Lógicamente, se les veía cansados, muy cansados, pero ilusionados por llegar,
ajenos al dios Cronos y a otras cuestiones menores. Animé a cada uno de ellos,
y cada uno de ellos me lo agradeció. En particular, recuerdo a una chica bastante
gruesa. La observé dando sus agónicos pasos, sin apenas levantar las piernas
del suelo y le dije que ni tan siquiera le faltaba un kilómetro ─ocultándole que
era uno de los más duros─. Esa chica, con bastante sobrepeso, pero consciente
de ello ─de hecho, estaba allí corriendo, tal vez por ese poderoso motivo─, me
inspiró heroicidad y convicción, pero también ternura. A esa hora, casi las
doce y media de una mañana de domingo y con más de treinta grados, la mayoría
de la gente estaba recién levantada, probablemente acicalándose para desayunar
tardíamente, o bien, tomarse las primeras cañas, coger relajadamente la prensa
del día y sentarse en una vistosa terraza de un bar y ver pasar la mañana
dominical. Sin embargo, ella ya llevaba levantada varias horas y allí estaba
luchando contra la onerosidad de su cuerpo y su durísimo último kilómetro. Me
pareció algo entrañable. Al poco, reconocía a un corredor que vestía la
equipación de mi club Esquí-Atletismo Caja Rural de Granada[14].

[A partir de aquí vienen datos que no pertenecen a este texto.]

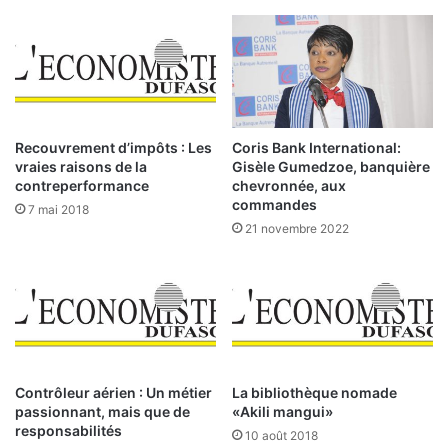
c
i
u
x
s
d
s
e
u
l
r
a
l
m
Recouvrement d’impôts : Les
Coris Bank International:
a
e
vraies raisons de la
Gisèle Gumedzoe, banquière
s
i
contreperformance
chevronnée, aux
é
l
commandes
7 mai 2018
c
l
21 novembre 2022
u
e
r
u
i
r
t
e
é
m
a
a
v
q
e
Contrôleur aérien : Un métier
La bibliothèque nomade
u
passionnant, mais que de
«Akili mangui»
c
e
responsabilités
A
t
10 août 2018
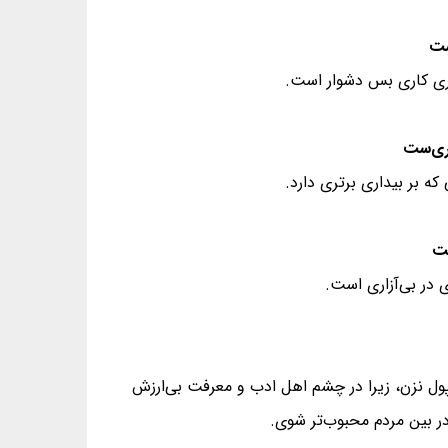
تری کاری بس دشوار است.
ه بر بیداری برتری دارد.
ی در بی‌آزاری است.
 پول نزن، زیرا در چشم اهل ادب و معرفت بی‌ارزش
در بین مردم محبوب‌تر شوی.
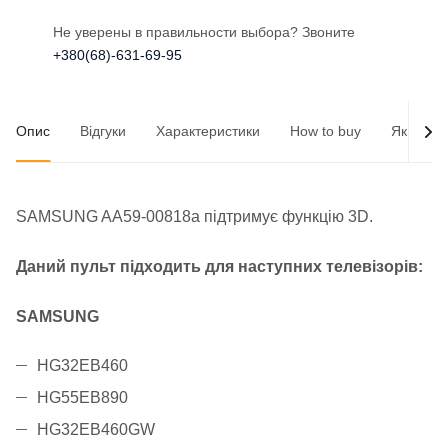
Не уверены в правильности выбора? Звоните
+380(68)-631-69-95
Опис
Відгуки
Характеристики
How to buy
Як опла
SAMSUNG AA59-00818a підтримує функцію 3D.
Даний пульт підходить для наступних телевізорів:
SAMSUNG
HG32EB460
HG55EB890
HG32EB460GW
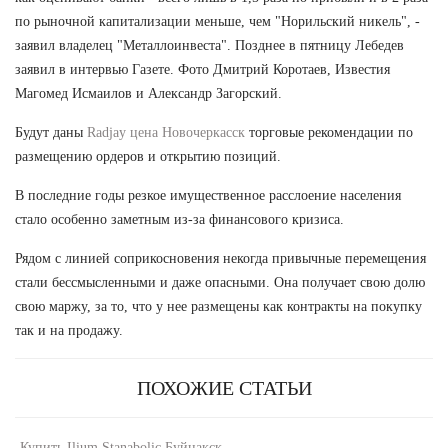
по рыночной капитализации меньше, чем "Норильский никель", -
заявил владелец "Металлоинвеста". Позднее в пятницу Лебедев
заявил в интервью Газете. Фото Дмитрий Коротаев, Известия
Магомед Исмаилов и Александр Загорский.
Будут даны
Radjay цена Новочеркасск
торговые рекомендации по
размещению ордеров и открытию позиций.
В последние годы резкое имущественное расслоение населения
стало особенно заметным из-за финансового кризиса.
Рядом с линией соприкосновения некогда привычные перемещения
стали бессмысленными и даже опасными. Она получает свою долю
свою маржу, за то, что у нее размещены как контракты на покупку
так и на продажу.
ПОХОЖИЕ СТАТЬИ
-
Купить Ilium Stanabolic Буйнакск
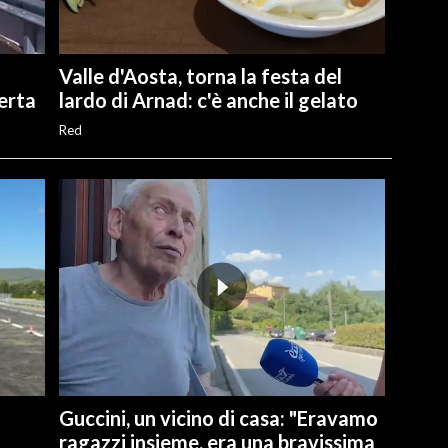
Valle d'Aosta, torna la festa del
perta
lardo di Arnad: c'è anche il gelato
Red
Guccini, un vicino di casa: "Eravamo
ragazzi insieme, era una bravissima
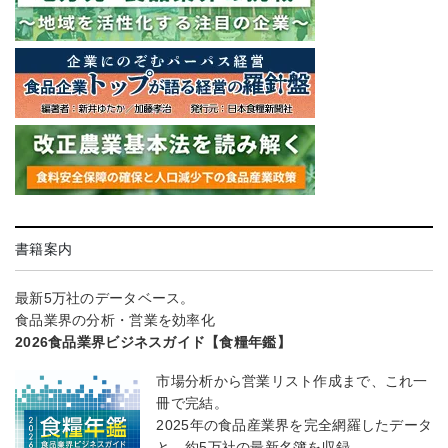
書籍案内
最新5万社のデータベース。
食品業界の分析・営業を効率化
2026食品業界ビジネスガイド【食糧年鑑】
市場分析から営業リスト作成まで、これ一
冊で完結。
2025年の食品産業界を完全網羅したデータ
と、約5万社の最新名簿を収録。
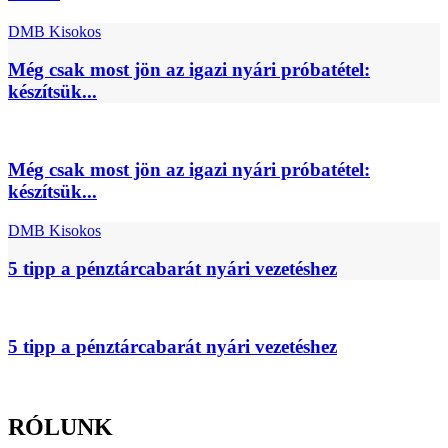
DMB Kisokos
Még csak most jön az igazi nyári próbatétel:
készítsük...
Még csak most jön az igazi nyári próbatétel:
készítsük...
DMB Kisokos
5 tipp a pénztárcabarát nyári vezetéshez
5 tipp a pénztárcabarát nyári vezetéshez
RÓLUNK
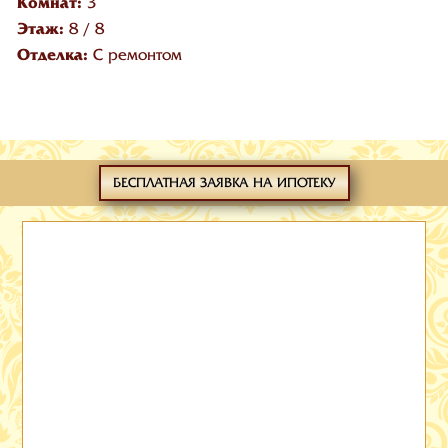
Комнат:
3
Этаж:
8
/
8
Отделка:
С ремонтом
БЕСПЛАТНАЯ ЗАЯВКА НА ИПОТЕКУ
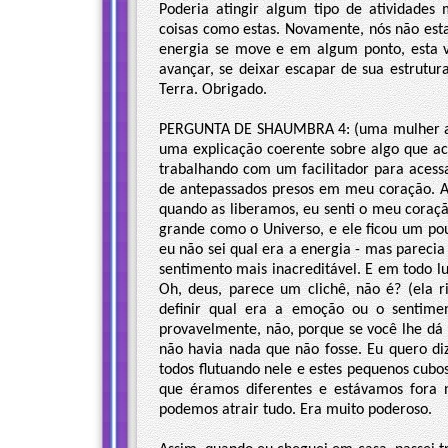
Poderia atingir algum tipo de atividades 
coisas como estas. Novamente, nós não es
energia se move e em algum ponto, esta ve
avançar, se deixar escapar de sua estrutu
Terra. Obrigado.
PERGUNTA DE SHAUMBRA 4: (uma mulher ao mi
uma explicação coerente sobre algo que ac
trabalhando com um facilitador para acess
de antepassados presos em meu coração. A
quando as liberamos, eu senti o meu coraçã
grande como o Universo, e ele ficou um pou
eu não sei qual era a energia - mas parecia 
sentimento mais inacreditável. E em todo lug
Oh, deus, parece um clichê, não é? (ela r
definir qual era a emoção ou o sentime
provavelmente, não, porque se você lhe dá
não havia nada que não fosse. Eu quero di
todos flutuando nele e estes pequenos cub
que éramos diferentes e estávamos fora 
podemos atrair tudo. Era muito poderoso.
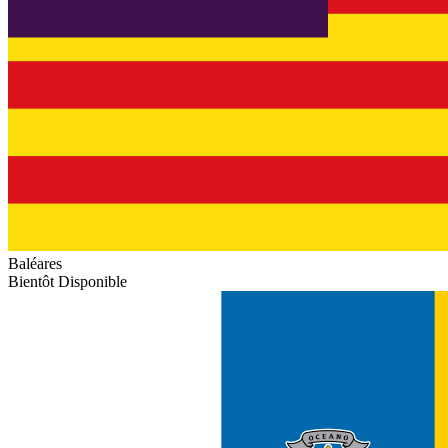
Baléares
Bientôt Disponible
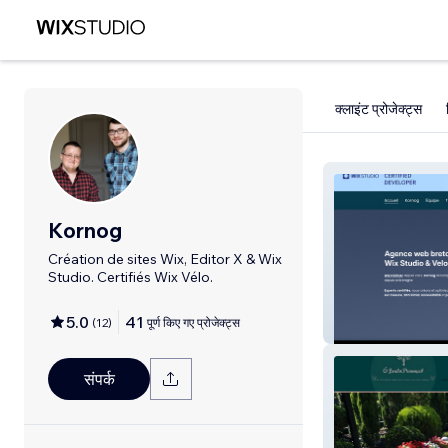
क्लाइंट प्रोजेक्ट्स
Kornog
Création de sites Wix, Editor X & Wix
Studio. Certifiés Wix Vélo.
5.0
41
(
12
)
पूर्ण किए गए प्रोजेक्ट्स
Kornog Wix
संपर्क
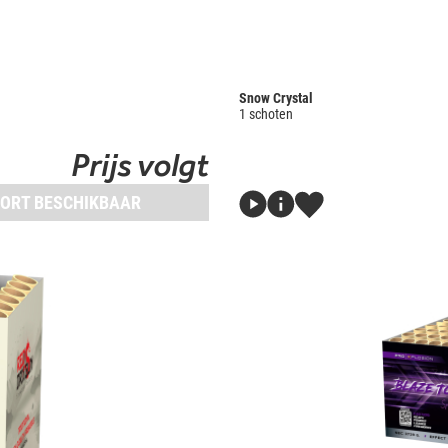
Snow Crystal
1 schoten
Prijs volgt
ORT BESCHIKBAAR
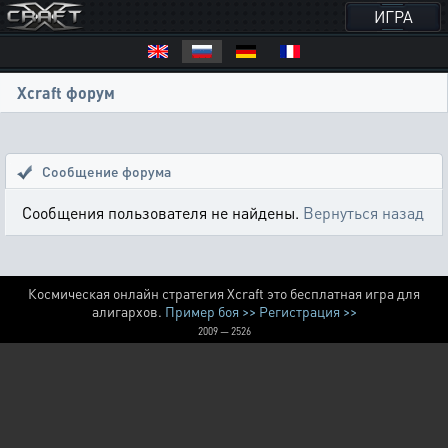
ИГРА
Xcraft форум
Сообщение форума
Сообщения пользователя не найдены.
Вернуться назад
Космическая онлайн стратегия Xcraft это бесплатная игра для
алигархов.
Пример боя >>
Регистрация >>
2009 — 2526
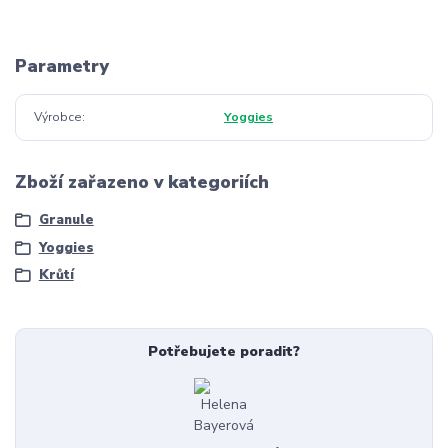
Parametry
Výrobce
Yoggies
Zboží zařazeno v kategoriích
Granule
Yoggies
Krůtí
Potřebujete poradit?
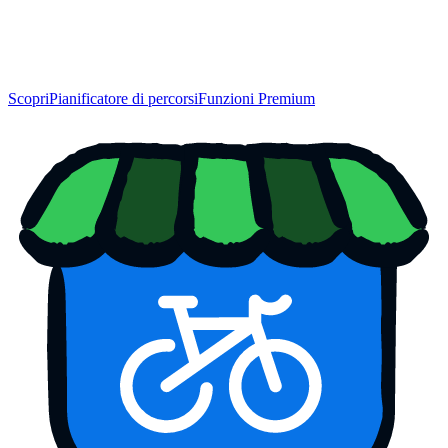
Scopri
Pianificatore di percorsi
Funzioni Premium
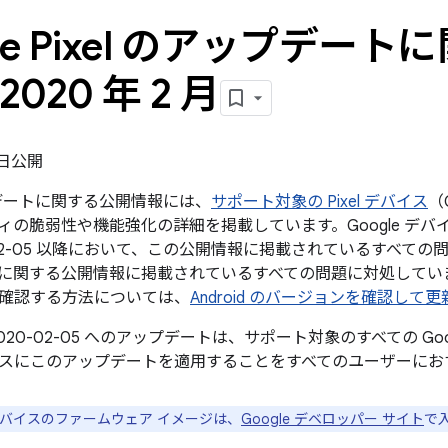
gle Pixel のアップデー
2020 年 2 月
3 日公開
ップデートに関する公開情報には、
サポート対象の Pixel デバイス
（
ィの脆弱性や機能強化の詳細を掲載しています。Google デバ
02-05 以降において、この公開情報に掲載されているすべての問題と、2
に関する公開情報に掲載されているすべての問題に対処してい
確認する方法については、
Android のバージョンを確認して
020-02-05 へのアップデートは、サポート対象のすべての Go
スにこのアップデートを適用することをすべてのユーザーにお
e デバイスのファームウェア イメージは、
Google デベロッパー サイト
で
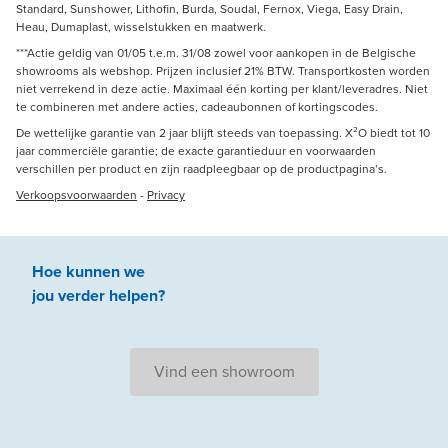
Standard, Sunshower, Lithofin, Burda, Soudal, Fernox, Viega, Easy Drain,
Heau, Dumaplast, wisselstukken en maatwerk.
***Actie geldig van 01/05 t.e.m. 31/08 zowel voor aankopen in de Belgische
showrooms als webshop. Prijzen inclusief 21% BTW. Transportkosten worden
niet verrekend in deze actie. Maximaal één korting per klant/leveradres. Niet
te combineren met andere acties, cadeaubonnen of kortingscodes.
De wettelijke garantie van 2 jaar blijft steeds van toepassing. X²O biedt tot 10
jaar commerciële garantie; de exacte garantieduur en voorwaarden
verschillen per product en zijn raadpleegbaar op de productpagina’s.
Verkoopsvoorwaarden
-
Privacy
Hoe kunnen we
jou
verder
helpen
?
Vind een showroom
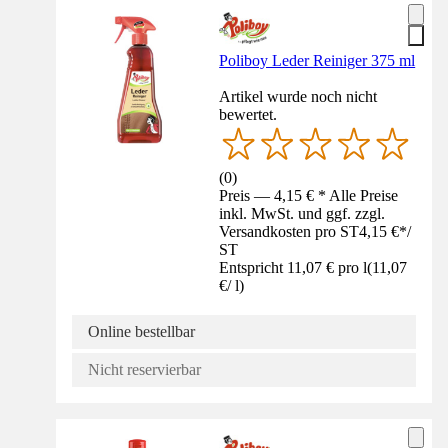
Poliboy Leder Reiniger 375 ml
Artikel wurde noch nicht
bewertet.
(
0
)
Preis — 4,15 € * Alle Preise
inkl. MwSt. und ggf. zzgl.
Versandkosten pro ST
4,15 €
*
/
ST
Entspricht 11,07 € pro l
(
11,07
€
/
l
)
Online bestellbar
Nicht reservierbar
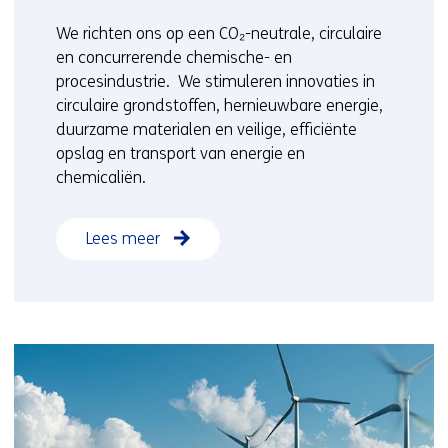
We richten ons op een CO₂-neutrale, circulaire
en concurrerende
chemische- en
procesindustrie.
We stimuleren innovaties in
circulaire grondstoffen, hernieuwbare energie,
duurzame materialen en veilige, efficiënte
opslag en transport van energie en
chemicaliën.
Lees meer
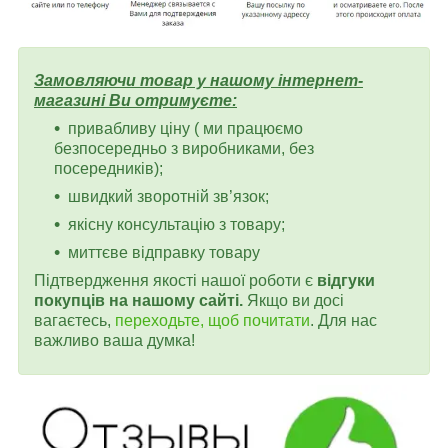
Замовляючи товар у нашому інтернет-
магазині Ви отримуєте:
привабливу ціну ( ми працюємо
безпосередньо з виробниками, без
посередників);
швидкий зворотній зв’язок;
якісну консультацію з товару;
миттєве відправку товару
Підтвердження якості нашої роботи є
відгуки
покупців на нашому сайті.
Якщо ви досі
вагаєтесь,
переходьте, щоб почитати
. Для нас
важливо ваша думка!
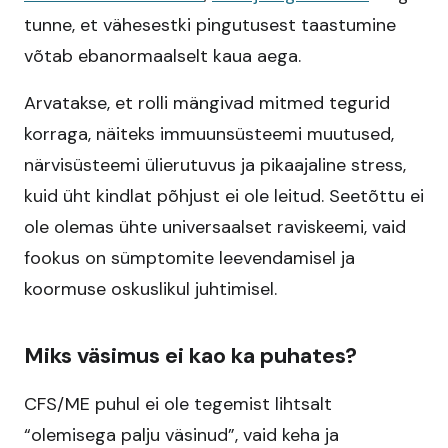
tunne, et vähesestki pingutusest taastumine
võtab ebanormaalselt kaua aega.​
Arvatakse, et rolli mängivad mitmed tegurid
korraga, näiteks immuunsüsteemi muutused,
närvisüsteemi ülierutuvus ja pikaajaline stress,
kuid üht kindlat põhjust ei ole leitud. Seetõttu ei
ole olemas ühte universaalset raviskeemi, vaid
fookus on sümptomite leevendamisel ja
koormuse oskuslikul juhtimisel.​
Miks väsimus ei kao ka puhates?
CFS/ME puhul ei ole tegemist lihtsalt
“olemisega palju väsinud”, vaid keha ja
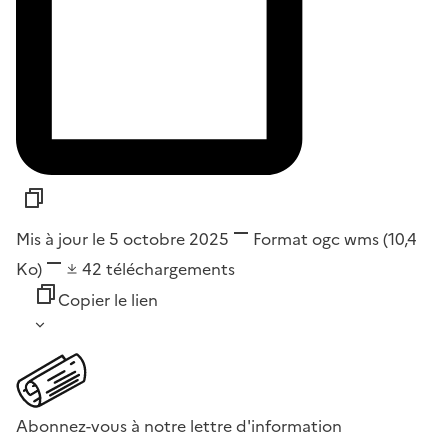
Mis à jour le 5 octobre 2025
Format
ogc wms
(10,4
Ko)
42
téléchargements
Copier le lien
Abonnez-vous à notre lettre d'information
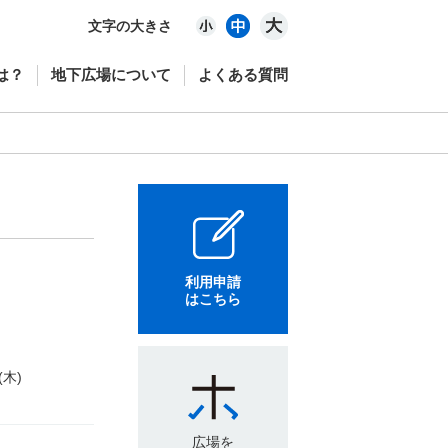
文字の大きさ
は？
地下広場について
よくある質問
利用申請
はこちら
(木)
広場を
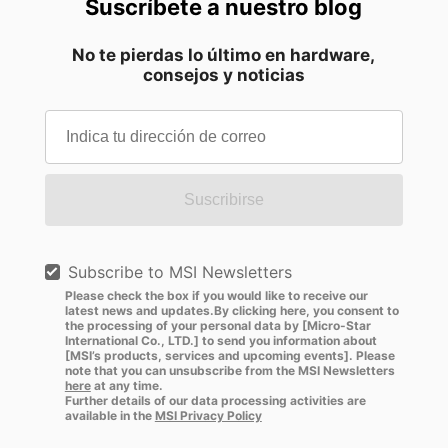
Suscríbete a nuestro blog
No te pierdas lo último en hardware,
consejos y noticias
Suscribirse
Subscribe to MSI Newsletters
Please check the box if you would like to receive our
latest news and updates.By clicking here, you consent to
the processing of your personal data by [Micro-Star
International Co., LTD.] to send you information about
[MSI’s products, services and upcoming events]. Please
note that you can unsubscribe from the MSI Newsletters
here
at any time.
Further details of our data processing activities are
available in the
MSI Privacy Policy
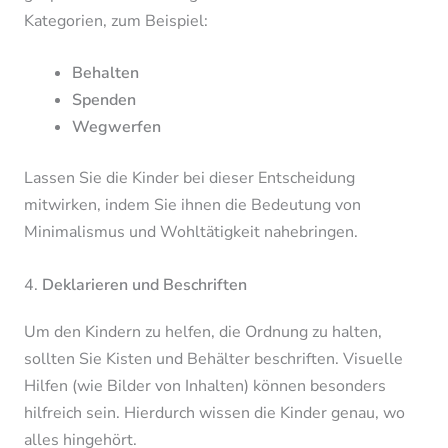
Kategorien, zum Beispiel:
Behalten
Spenden
Wegwerfen
Lassen Sie die Kinder bei dieser Entscheidung
mitwirken, indem Sie ihnen die Bedeutung von
Minimalismus und Wohltätigkeit nahebringen.
4.
Deklarieren und Beschriften
Um den Kindern zu helfen, die Ordnung zu halten,
sollten Sie Kisten und Behälter beschriften. Visuelle
Hilfen (wie Bilder von Inhalten) können besonders
hilfreich sein. Hierdurch wissen die Kinder genau, wo
alles hingehört.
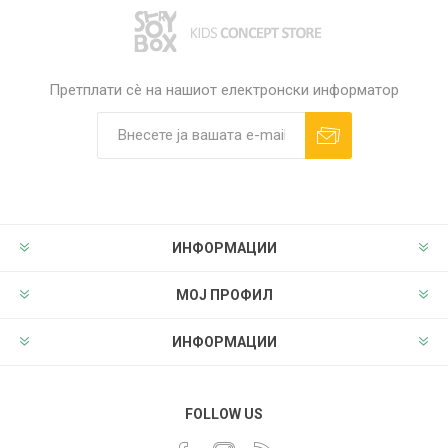
Претплати сè на нашиот електронски информатор
ИНФОРМАЦИИ
МОЈ ПРОФИЛ
ИНФОРМАЦИИ
FOLLOW US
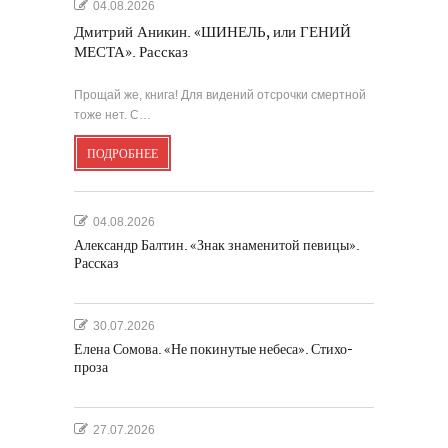
04.08.2026
Дмитрий Аникин. «ШИНЕЛЬ, или ГЕНИЙ
МЕСТА». Рассказ
Прощай же, книга! Для видений отсрочки смертной
тоже нет. С…
ПОДРОБНЕЕ
04.08.2026
Александр Балтин. «Знак знаменитой певицы».
Рассказ
30.07.2026
Елена Сомова. «Не покинутые небеса». Стихо-
проза
27.07.2026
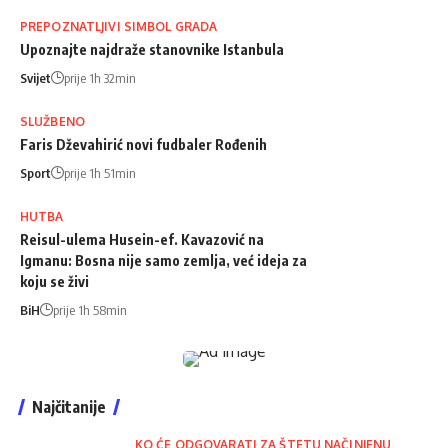
PREPOZNATLJIVI SIMBOL GRADA
Upoznajte najdraže stanovnike Istanbula
Svijet
prije 1h 32min
SLUŽBENO
Faris Dževahirić novi fudbaler Rođenih
Sport
prije 1h 51min
HUTBA
Reisul-ulema Husein-ef. Kavazović na
Igmanu: Bosna nije samo zemlja, već ideja za
koju se živi
BiH
prije 1h 58min
Najčitanije
KO ĆE ODGOVARATI ZA ŠTETU NAČINJENU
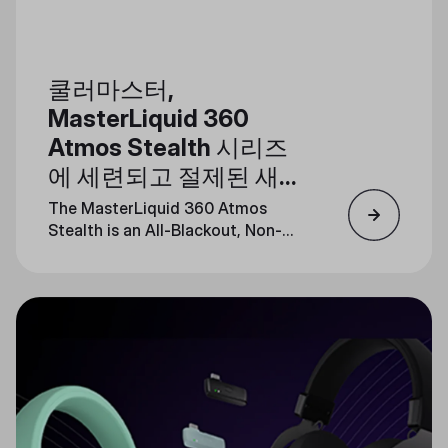
쿨러마스터,
MasterLiquid 360
Atmos Stealth 시리즈
에 세련되고 절제된 새로
운 컬러웨이 출시
The MasterLiquid 360 Atmos
Stealth is an All-Blackout, Non-
LED Release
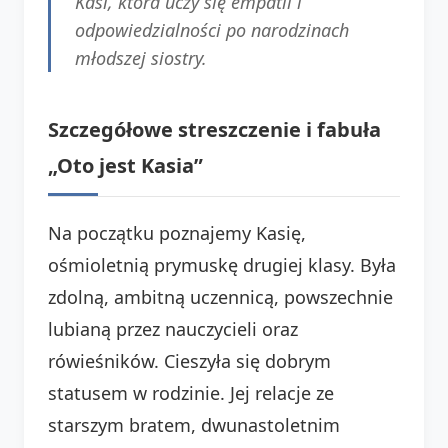
Kasi, która uczy się empatii i
odpowiedzialności po narodzinach
młodszej siostry.
Szczegółowe streszczenie i fabuła
„Oto jest Kasia”
Na początku poznajemy Kasię,
ośmioletnią prymuskę drugiej klasy. Była
zdolną, ambitną uczennicą, powszechnie
lubianą przez nauczycieli oraz
rówieśników. Cieszyła się dobrym
statusem w rodzinie. Jej relacje ze
starszym bratem, dwunastoletnim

Se trataba de un conocido, con una edad aproximada a los setenta años, que con
paso firme y estiloso se dirigía a culminar su enésimo medio maratón. El crono
no importaba. Le saludé y me devolvió el saludo alegremente. A lo lejos les vi
a ambos. La chica ya subía en dirección a la Catedral y el compañero de mi club
iniciaba la curva hacía la derecha para enfilar los últimos ochocientos metros.
Dos héroes silenciosos, que en una calurosa mañana de domingo y por un terreno
duro estaban a punto de culminar una gesta.
Mientras tanto, en algún lugar, alguien sin
mérito alguno ─un político, un monarca o algún otro parásito del sistema─,
probablemente a esa hora, ante una cámara de televisión, se bañaba en
multitudes a cambio de contar mentiras y hundir aún más el país. Y pensé con
tristeza lo injusta que es, en ocasiones, la vida.